Although the arrival of fall has pushed many riders to put their bikes away, there are still a few motorcycles out on the roads. Here are some tips for sharing the road with our fellow drivers of the two-wheeled variety:
Because of their small size relative to cars, motorcycles look much farther away than they actually are. When at an intersection or when being passed by a motorcycle, assume that the motorcycle is closer than it looks.
Also because of their size, motorcycles can be completely hidden in blind spots. Check both blind spots thoroughly when switching lanes. Motorcycles can also be obscured by other moving objects, especially SUVs.
Motorcycles commonly slow down by downshifting rather than using the break. Therefore a motorcycle may slow down without its break lights coming on. Allow extra following space when behind a motorcycles to account for this.
Unlike cars, motorcycles do not have self-cancelling turn signals; sometimes a rider’s signal will remain on even when they are not making a turn. Keep this in mind and be patient (especially with young, less experienced riders)

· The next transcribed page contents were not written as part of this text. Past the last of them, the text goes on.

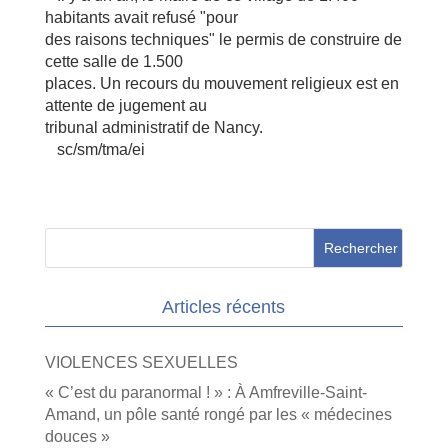
habitants avait refusé "pour
des raisons techniques" le permis de construire de
cette salle de 1.500
places. Un recours du mouvement religieux est en
attente de jugement au
tribunal administratif de Nancy.
sc/sm/tma/ei
Articles récents
VIOLENCES SEXUELLES
« C’est du paranormal ! » : À Amfreville-Saint-
Amand, un pôle santé rongé par les « médecines
douces »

Although portrayed differently in action movies, motorcycles can not stop “on a dime”. In fact, in poor weather conditions, motorcycles generally take longer to stop than cars, as it is easy to lose control with only two wheels. Never tailgate a motorcycle, even on town roads.
Before you use your car’s spray-clean feature to clean your windshield on the road, check to see if there is a motorcyclist behind you. They will not appreciate suddenly entering a rainstorm of dirty windshield fluid that will form behind your car.